Pages

Wednesday, March 23, 2011

[Book Review] "Pujols: More Than the Game" by Scott Lamb and Tim Ellsworth


Disclaimer: I received the book free from Booksneeze in exchange for an honest review.
Nolan Ryan, Mark McGwire, and Ricky Henderson were some of my baseball heroes growing up. I would contend with anyone that Ryan is the best pitcher the game has ever seen. In recent years, we've seen many baseball stars brought down by allegations of steroid abuse, McGwire included. Albert Pujols is not one of them. To be honest, I've mostly been in the dark about baseball over the past 10 years or so and had no idea who Pujols was when I selected this book for review.
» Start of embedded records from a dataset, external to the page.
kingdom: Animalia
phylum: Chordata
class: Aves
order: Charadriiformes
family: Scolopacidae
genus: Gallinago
If I paid much attention to sports, I surely would have heard about this possibly best baseball player ever. In this book, "Pujols: More Than the Game," Lamb and Ellsworth offer up a portrait of a man who puts baseball second to his faith in Jesus Christ, yet still manages to play baseball better than anyone else.
Albert Pujols was born in the Dominican Republic and grew up around his dad's playing softball and his dad's drunkedness. His family moved to the U.S. when he was 16 where he played baseball for a high school near Kansas City, MO. Out of that, he developed a work ethic around baseball that continues to this day and shows in the statistics that Pujols continues to put up. Pujols became a Christian while playing junior college ball through going to church with his future wife, DeeDee, who had a downs syndrome child, Isabella. Taking care of this child would shape what the future of the Pujols' ministry off the field would look like. 
Pujols played minor league ball for approximately a year in the St. Louis farm system, bouncing around teams as they needed him. In every case, he became heavily involved in whatever chapel was offered. Throughout his career, he has stayed strong in his faith. There were times when he seemed to say things or do things that might make you question, but he is only human after all and as human beings, we all make mistakes. He would often ask forgiveness for his mistakes and acknowledge that he did something wrong. How many superstars do that?
Lamb and Ellsworth spare little detail in this book as they write a chapter on each of Pujols' seasons of baseball, interspersing them with chapters on his life off the field. It's this off the field life that is most interesting. Pujols and DeeDee set up the Pujols Family Foundation to help care for those with downs syndrome and help care for the orphans and widows of the Dominican Republic. Much can be said about baseball contract negotiations and the money involved between the teams and the players. Pujols has used his money to care for those less fortunate. Based on what I read in this book, Pujols is a bigger hero off the field and knows what it's like to live Jesus' words in Matthew 5 regarding the beatitudes. 
With regards to the steroids scandal, the media was quick to add Pujols name to the list of steroid users implicated in the Mitchell Report, even though his name was not on that list. The authors give 20 reasons why Pujols is innocent of steroid use, and based on what I was able to read about his integrity and Christianity, one has only to trust that Pujols is innocent of these charges. His stats speak for themselves as there is no sudden spike, nor suddent drop in his stats. He is wholly consistent in how he plays the game. His integrity is consistent. He will not allow himself to be caught in a compromising situation in any way. 
Whatever the future holds of Pujols, now that he may be eligible for free agency at the end of this upcoming season, time will tell. Over the past decade, he has put up Hall of Fame stats, helped the orphans, widows, and downs syndrome, and shown no signs of letting up. Maybe he has the money to put forth to help those less fortunate, but has money ever been an issue with God? It's convicting to see such a big superstar doing so much for the kingdom of God when I feel like I do so little sometimes. Whether or not you like baseball, have been disenchanted by the steroid scandals, or don't like biographies, you should still read this book. It will challenge you and encourage you that despite anyone's status, one can impact the kingdom.